University of Leicester study of diabetes prevention programmes suggests need for more rigorous implementation of NICE guidance
A major collaborative study into the prevention of diabetes by a team of academics from the University of Leicester and the University of Exeter has found that 'half-hearted' attempts to implement diabetes prevention guidance are much less effective than professionally developed, high-quality programmes.
The study, entitled 'Diabetes Prevention in the Real World: Effectiveness of Pragmatic Lifestyle Interventions for the Prevention of Type 2 Diabetes and of the Impact of Adherence to Guideline Recommendations. A Systematic Review and Meta-analysis', has been published in the academic journal Diabetes Care and follows years of research into diabetes prevention by teams at both universities.
The study sought to summarise the current evidence about preventing diabetes through lifestyle change in real world service delivery settings. The authors focused on the effectiveness of pragmatic diabetes prevention programmes which translated evidence from previous large clinical trials.
They additionally considered whether adherence to international guideline recommendations is associated with effectiveness and found that the more closely programmes adhere to the National Institute for Health and Care Excellence (NICE) guidance on programme content, the more effective they are.
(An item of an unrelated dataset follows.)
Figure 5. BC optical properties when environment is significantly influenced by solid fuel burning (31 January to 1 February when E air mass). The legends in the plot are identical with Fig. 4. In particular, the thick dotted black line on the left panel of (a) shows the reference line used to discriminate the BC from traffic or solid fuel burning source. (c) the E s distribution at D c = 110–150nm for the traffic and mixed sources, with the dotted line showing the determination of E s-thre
Dr Alison Dunkley from the Leicester Diabetes Centre, who led the study, said: "We know that weight loss and physical activity can help prevent or delay the development of Type 2 diabetes in high risk people. The major challenge is how best to achieve healthy behaviour changes in routine clinical care.
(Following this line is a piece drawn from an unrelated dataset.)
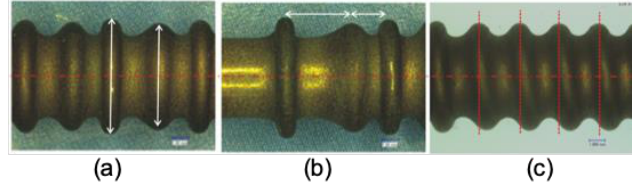
Figure 2. The problem of semi-dieless bellows forming on SUS 304 ( a ) Variety of bellows height, ( b ) Variety of bellows pitch, and ( c ) Asymmetric bellows shape.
"Our findings suggest that improved health outcomes are achievable in practice if current NICE recommendations on diabetes prevention are followed."
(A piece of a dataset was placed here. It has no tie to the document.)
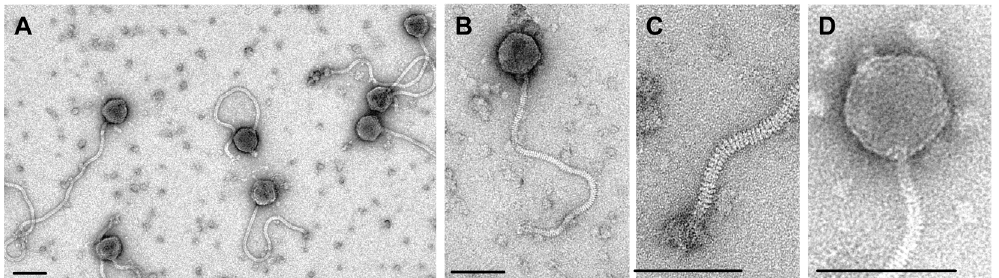
Figure 1. Electron microscopy of Tsamsa phage. TEM images were acquired from a preparation of pure phage particles negatively stained with 2% uranyl acetate on carbon-coated copper grids (Quantifoil, Jena, Germany) and observed using a Philips CM12 microscope at 120 kV acceleration voltage with a Gatan Orius digital camera. A. Preparation overview. B. Close-up of single phage particle. C. Details of the phage tail distal end. D. Details of the phage head structure. Individual capsomers are visible, an observation previously made for SPO1-related phages ([27]). Scale bars represent 100 nm.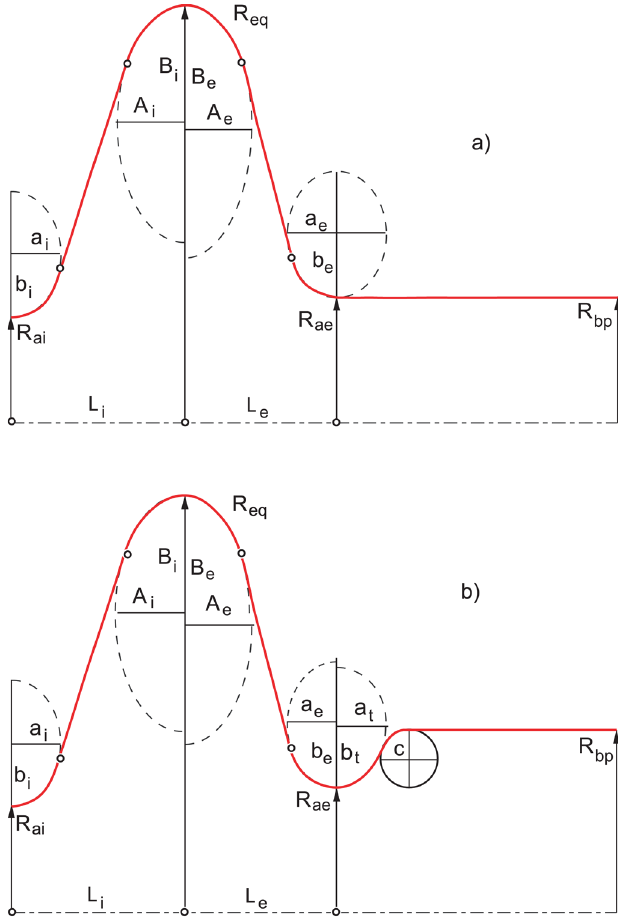
FIG. 6. (Color) Two possible end cells of a multicell cavity: with a simple transition to the beam pipe (a), and with an iris and a broader beam pipe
The Leicester Diabetes Centre has a close relationship with NICE. The Leicester Diabetes Centre is an alliance between the University Hospitals of Leicester NHS Trust (Leicester's Hospitals), the University of Leicester, the local community and Primary Care and is located at Leicester General Hospital.
The NICE guidance on preventing Type 2 diabetes encourages healthcare services to put greater resources into challenging diabetes. Professor Kamlesh Khunti from the University of Leicester, who oversaw the study, chaired the guidance. Study contributors Dr Thomas Yates and Professor Melanie Davies from the University of Leicester and Dr Colin Greaves from the University of Exeter were also on the NICE guidance committee.
The team identified 25 relevant studies from around the world. They analysed combined data from 22 of those studies which assessed weight loss in participants at 12-months. Overall, the average weight loss was around 2kg per individual - but this was significantly increased where the study closely followed NICE guidelines. The study found that the closer the programme adhered to the guidance, the more weight loss participants achieved.
The findings suggest that pragmatic "real world" diabetes prevention programmes that follow NICE's guidelines can be effective in supporting people to make the lifestyle changes - such as weight loss - that are needed to prevent Type-2 diabetes.
However, effectiveness varies substantially between programmes, being non-existent in some and strongest in those that stuck closely to the NICE guideline recommendations. In essence, this means that only high quality, evidence based, quality assured programmes, which utilise specific behaviour change techniques are likely to deliver an effective response to the growing diabetes epidemic.
Dr Greaves said: "Now is the time to act and establish a national service for diabetes prevention. If we want to prevent being swamped by a tidal wave of diabetes in the next 20 to 30 years, then we need to start investing heavily in diabetes prevention services. This will require a national effort, co-ordinated by government and public health and NHS bodies. As existing services are under immense financial strain, this will require new money and a new workforce focused on lifestyle change."
The study concludes by suggesting that investing in high quality lifestyle programmes would not only reduce the risk of diabetes, but also heart disease, stroke and other long terms illnesses.